PROMPT ▸ Exactly the lines from the start of the data below through the line that contains "Karten und eine transparente Nutzerobe" are to be copied, with pictures left out.

START EXERCISE INPUTS

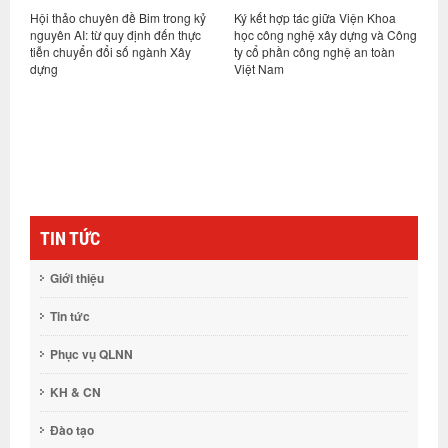
ỷ
Ký kết hợp tác giữa Viện Khoa
Hội nghị sơ kết thực hiện nhiệm
V
học công nghệ xây dựng và Công
vụ 6 tháng đầu năm và triển khai
d
ty cổ phần công nghệ an toàn
nhiệm vụ kế hoạch các tháng
h
Việt Nam
cuối năm 2026
n
g
TIN TỨC
Giới thiệu
Tin tức
Phục vụ QLNN
KH & CN
Đào tạo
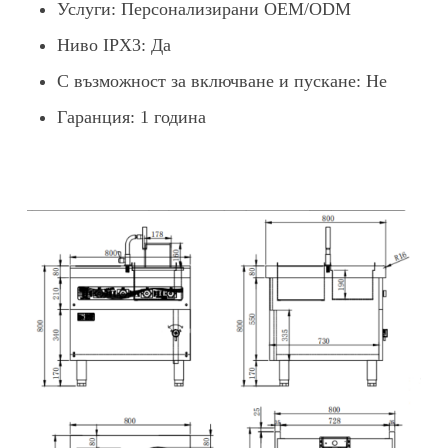
Услуги: Персонализирани OEM/ODM
Ниво IPX3: Да
С възможност за включване и пускане: Не
Гаранция: 1 година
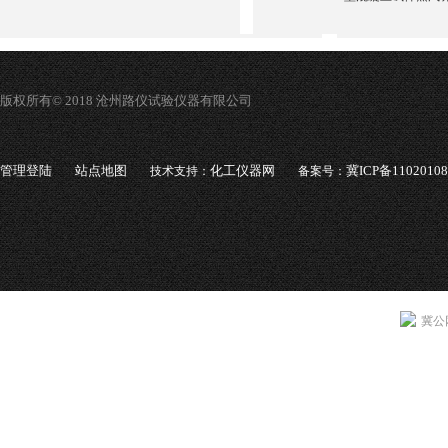
版权所有© 2018 沧州路仪试验仪器有限公司
管理登陆
站点地图
化工仪器网
冀ICP备1102010
技术支持：
备案号：
冀公网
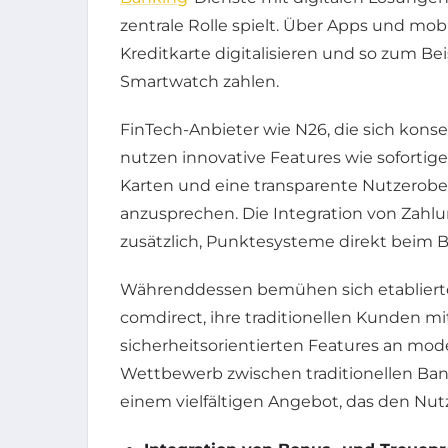
zentrale Rolle spielt. Über Apps und mo
Kreditkarte digitalisieren und so zum Be
Smartwatch zahlen.
FinTech-Anbieter wie N26, die sich kons
nutzen innovative Features wie sofortige
Karten und eine transparente Nutzerobe
anzusprechen. Die Integration von Zah
zusätzlich, Punktesysteme direkt beim 
Währenddessen bemühen sich etabliert
comdirect, ihre traditionellen Kunden mi
sicherheitsorientierten Features an m
Wettbewerb zwischen traditionellen Ban
einem vielfältigen Angebot, das den Nutze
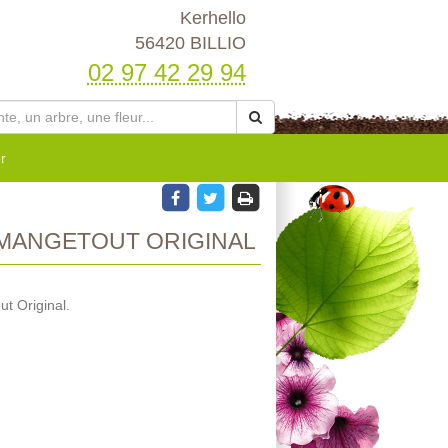
Kerhello
56420 BILLIO
02 97 42 29 94
r
 MANGETOUT ORIGINAL
t Original.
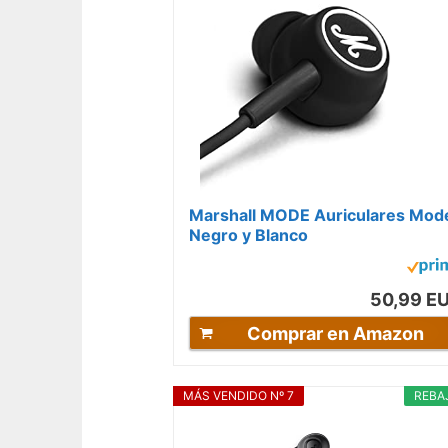
Marshall MODE Auriculares Mod
Negro y Blanco
50,99 E
Comprar en Amazon
MÁS VENDIDO Nº 7
REBA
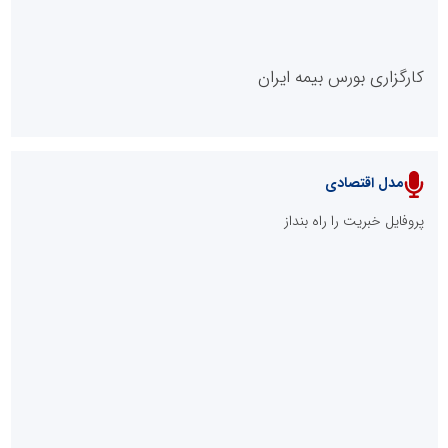
کارگزاری بورس بیمه ایران
مدل اقتصادی
پایگاه خبری نهضت ملی مسکن
پروفایل خبریت را راه بنداز
سازمان بورس و اوراق بهادار
مرجع اخبار موثق در بازارسرمایه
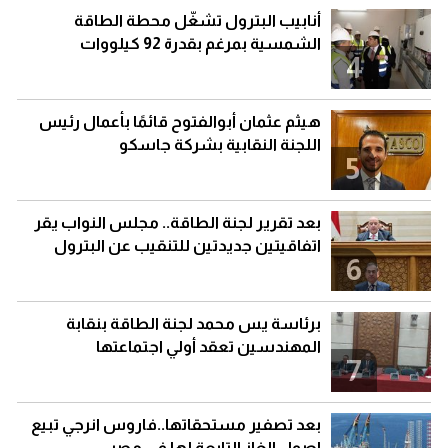
أنابيب البترول تشغّل محطة الطاقة
الشمسية بمرغم بقدرة 92 كيلووات
4
هيثم عثمان أبوالفتوح قائمًا بأعمال رئيس
اللجنة النقابية بشركة جاسكو
5
بعد تقرير لجنة الطاقة.. مجلس النواب يقر
اتفاقيتين جديدتين للتنقيب عن البترول
6
برئاسة يس محمد لجنة الطاقة بنقابة
المهندسين تعقد أولي اجتماعتها
7
بعد تصفير مستحقاتها..فاروس انرجي تبيع
اصول الغاز التابعة لها في مصر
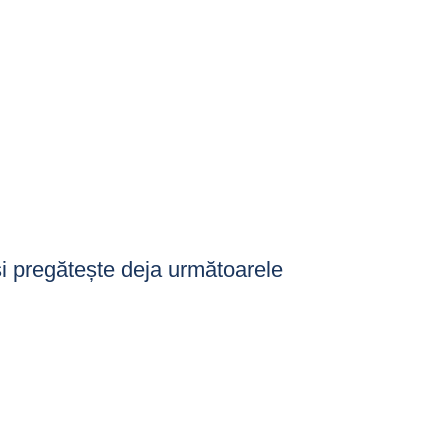
și pregătește deja următoarele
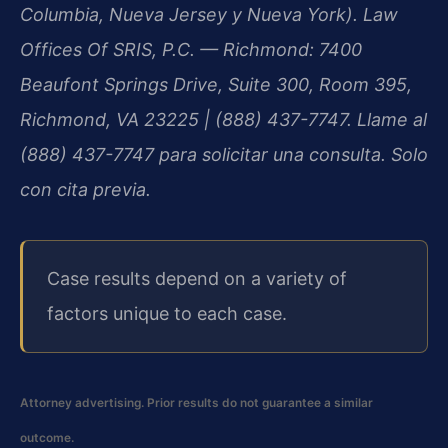
Columbia, Nueva Jersey y Nueva York). Law
Offices Of SRIS, P.C. — Richmond: 7400
Beaufont Springs Drive, Suite 300, Room 395,
Richmond, VA 23225 | (888) 437-7747. Llame al
(888) 437-7747 para solicitar una consulta. Solo
con cita previa.
Case results depend on a variety of
factors unique to each case.
Attorney advertising. Prior results do not guarantee a similar
outcome.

END EXERCISE INPUTS

SOLUTION TO THIS TASK ▸
ỷ
Ký kết hợp tác giữa Viện Khoa
Hội nghị sơ kết thực hiện nhiệm
V
học công nghệ xây dựng và Công
vụ 6 tháng đầu năm và triển khai
d
ty cổ phần công nghệ an toàn
nhiệm vụ kế hoạch các tháng
h
Việt Nam
cuối năm 2026
n
g
TIN TỨC
Giới thiệu
Tin tức
Phục vụ QLNN
KH & CN
Đào tạo
Услуги: Персонализирани OEM/ODM
Ниво IPX3: Да
С възможност за включване и пускане: Не
Гаранция: 1 година
版权所有© 2018 沧州路仪试验仪器有限公司
管理登陆
站点地图
化工仪器网
冀ICP备1102010
技术支持：
备案号：
冀公网
zentrale Rolle spielt. Über Apps und mo
Kreditkarte digitalisieren und so zum Be
Smartwatch zahlen.
FinTech-Anbieter wie N26, die sich kons
nutzen innovative Features wie sofortige
Karten und eine transparente Nutzerobe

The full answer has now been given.